Top 7 Reasons Behind Claim Denials

Top 7 Reasons Behind Claim Denials

Claim denials pose threat to financial well-being of medical practices. So, it is essential to develop an error-free claim submission process to get reimbursements on time. In addition, pending payments due to claim denials create problems for your healthcare practice. For smooth-running operations and seamless revenue cycle process, medical practices need to streamline billing and coding. There are several reasons that lead to claim denials from incorrect claim submission to duplicate claims. In this article, we will discuss the top reasons behind claim denials.

Inaccurate Patient Information
The most important part of claim submission is the patient information. It includes the name of the patient, the ID number, insurance policy details, address, etc. Similarly, all this information should be 100% accurate and there is no room for error. Making an error in this information leads to claim denial.

Eligibility Verification Problems
If a healthcare provider renders a service that is not covered by the patient’s service, it means that physician has offered an unauthorized service. As a result, incorrect claim results in denials and create problems for the revenue cycle. So, medical practices should consult the insurance companies before rendering services to the patients.

Incorrect ICD/CPT Codes
Submitting claims with incorrect codes lead to denials. The billing staff must be aware of the latest CPT codes and submit clean claims. It is the best way to manage denials. In addition, using correct modifiers elaborating the procedure completely results in clean claim submission. So, accurate codes and modifiers are required to submit clean claims.

Duplicate Claims
When healthcare staff submits duplicate claim, it gets rejected. Since the insurance company has already paid for the service rendered on the same date, the duplicate claim gets rejected. Similarly, billers and coders should pay attention on the claims while submitting to payers. In addition, billing staff needs to spend time and effort on resubmissions, so it is better to check twice before submitting to payers.

Wrong Payment Details
Billing staff needs to stay updated with the payments for specific services. Incorrect payment details lead to claim denials. Additionally, making mistakes while entering the details of payments may delay the reimbursements. So, make sure the billed amount is absolutely correct.
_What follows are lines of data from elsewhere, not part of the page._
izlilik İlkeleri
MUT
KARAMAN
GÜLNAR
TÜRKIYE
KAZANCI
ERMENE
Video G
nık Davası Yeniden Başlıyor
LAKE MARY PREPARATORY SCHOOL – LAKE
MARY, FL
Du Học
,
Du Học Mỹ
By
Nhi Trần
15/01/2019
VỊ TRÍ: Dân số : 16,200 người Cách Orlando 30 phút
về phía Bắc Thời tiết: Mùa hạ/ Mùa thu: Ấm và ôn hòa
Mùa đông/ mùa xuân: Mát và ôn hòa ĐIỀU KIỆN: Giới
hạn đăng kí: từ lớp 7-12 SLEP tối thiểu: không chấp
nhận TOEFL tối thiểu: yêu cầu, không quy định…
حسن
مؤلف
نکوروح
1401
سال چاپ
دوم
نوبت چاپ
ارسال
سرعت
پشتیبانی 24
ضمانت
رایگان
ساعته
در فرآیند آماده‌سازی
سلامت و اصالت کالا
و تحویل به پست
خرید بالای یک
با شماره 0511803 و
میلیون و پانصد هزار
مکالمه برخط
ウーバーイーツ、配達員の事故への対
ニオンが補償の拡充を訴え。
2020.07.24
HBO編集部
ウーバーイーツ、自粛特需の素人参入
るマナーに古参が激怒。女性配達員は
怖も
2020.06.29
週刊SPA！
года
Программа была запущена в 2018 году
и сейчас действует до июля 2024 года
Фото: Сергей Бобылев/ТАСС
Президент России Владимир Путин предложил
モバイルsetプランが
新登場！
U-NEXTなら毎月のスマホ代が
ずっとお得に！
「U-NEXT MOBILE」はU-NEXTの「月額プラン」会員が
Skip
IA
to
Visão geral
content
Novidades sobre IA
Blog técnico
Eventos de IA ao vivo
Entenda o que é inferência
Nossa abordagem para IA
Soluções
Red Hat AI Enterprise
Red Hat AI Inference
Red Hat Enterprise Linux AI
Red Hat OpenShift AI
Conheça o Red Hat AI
Physician Credentialing Issues
If the physician is not credentialed, the claim will be denied by the insurance payers. So, it is essential for physicians to get affiliated with payers and complete the credentialing process. Staying registered with the payer allows providers to get payments seamlessly.

Claim Submission Delays
Medical practices should submit claims during the defined timeframe of the insurance payers. In addition, submitting the claim within the 30 days from the time of service reduces the chances of denials. As a result, it helps to establish a smooth revenue cycle process.

Conclusion
Healthcare providers should avoid these reasons to prevent claim denials and maintain a smooth cash flow. Errors in coding, incorrect patient data, wrong payment details, and not knowing the details of patients’ eligibility cause revenue losses. So, medical practices need to avoid these issues to avoid the stress of losing potential revenue.